Richard Huxton <dev@archonet.com> writes:
> Brian Wipf wrote:
>> Both servers have identical Intel processors and both are running 64-bit
>> PostgreSQL 8.2.4. The original server is running 64-bit openSUSE 10.2
>> (Linux 2.6.18.2-34-default #1 SMP Mon Jul 16 01:16:32 GMT 2007 x86_64
>> x86_64 x86_64 GNU/Linux) and the new server is running Mac OS X Leopard
>> Server.
> This isn't necessarily safe. If your setup isn't *identical* then you
> need to do a lot of checking to make sure this will work.

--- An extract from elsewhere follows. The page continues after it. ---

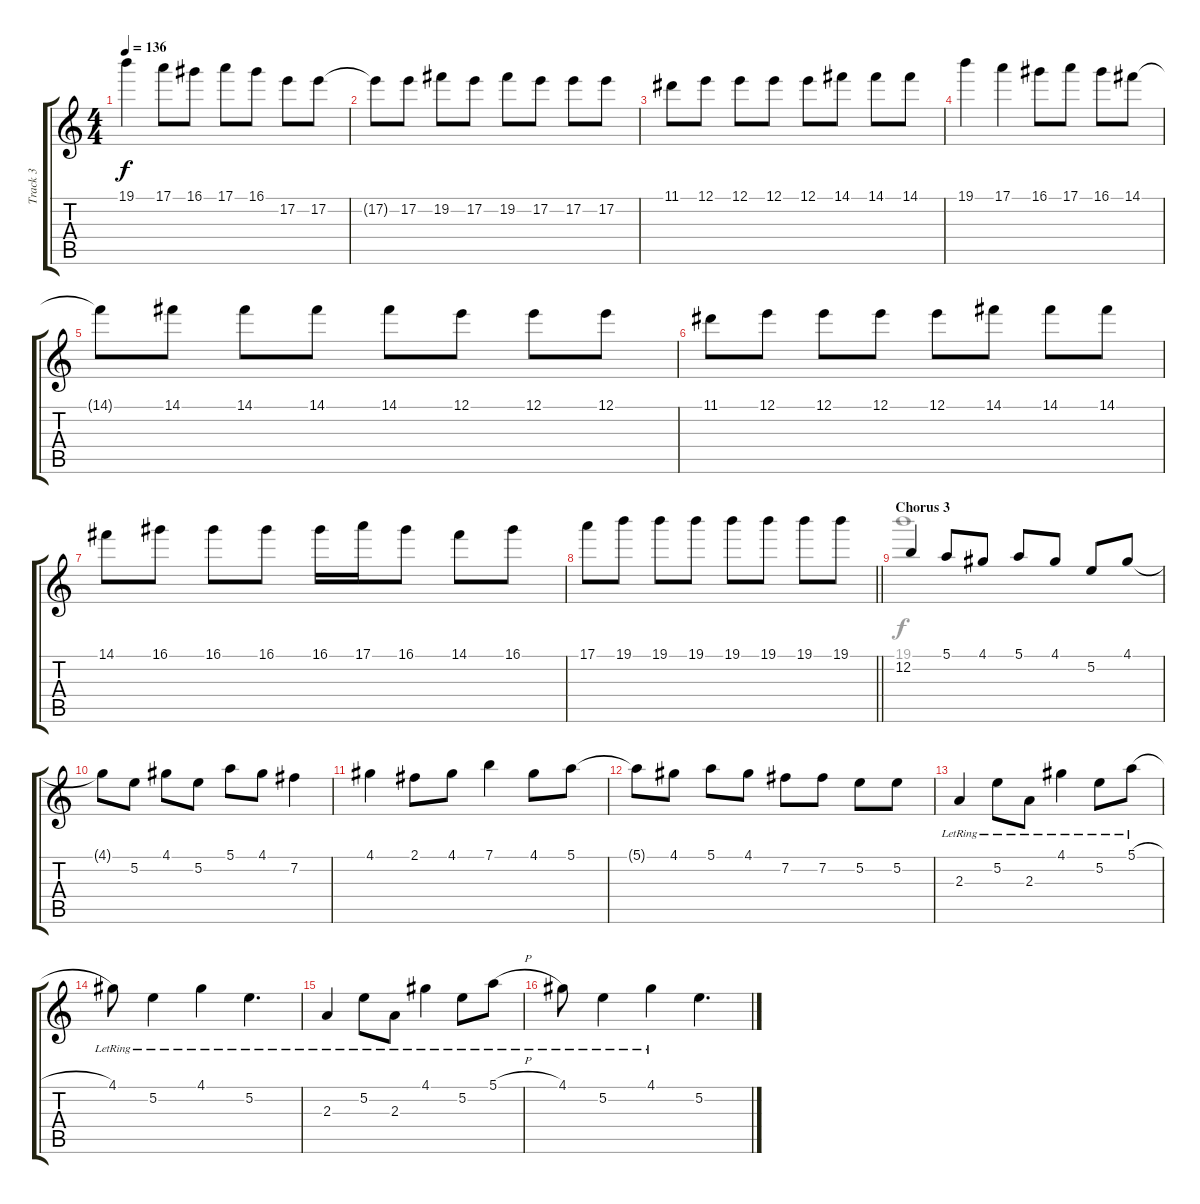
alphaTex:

PG 8.2 does store data in the pg_control file with which it can check
for the most common disk-format-incompatibility problems (to wit,
endiannness, maxalign, and --enable-integer-datetimes). If Brian has
stumbled on another such foot-gun, it'd be good to identify it so we
can think about adding more checking.
Noting that one of the columns in the corrupted index was varchar,
I am wondering if the culprit could have been a locale/encoding problem
of some sort. PG tries to enforce the same LC_COLLATE and LC_CTYPE
values (via pg_control entries) but when you are migrating across
widely different operating systems like this, identical spelling of
locale names proves damn near nothing.
What are the settings being used, anyway? (pg_controldata can tell
you.) Try using sort(1) to sort the values of product_id_from_source on
both systems, in that locale, and see if you get the same sort ordering.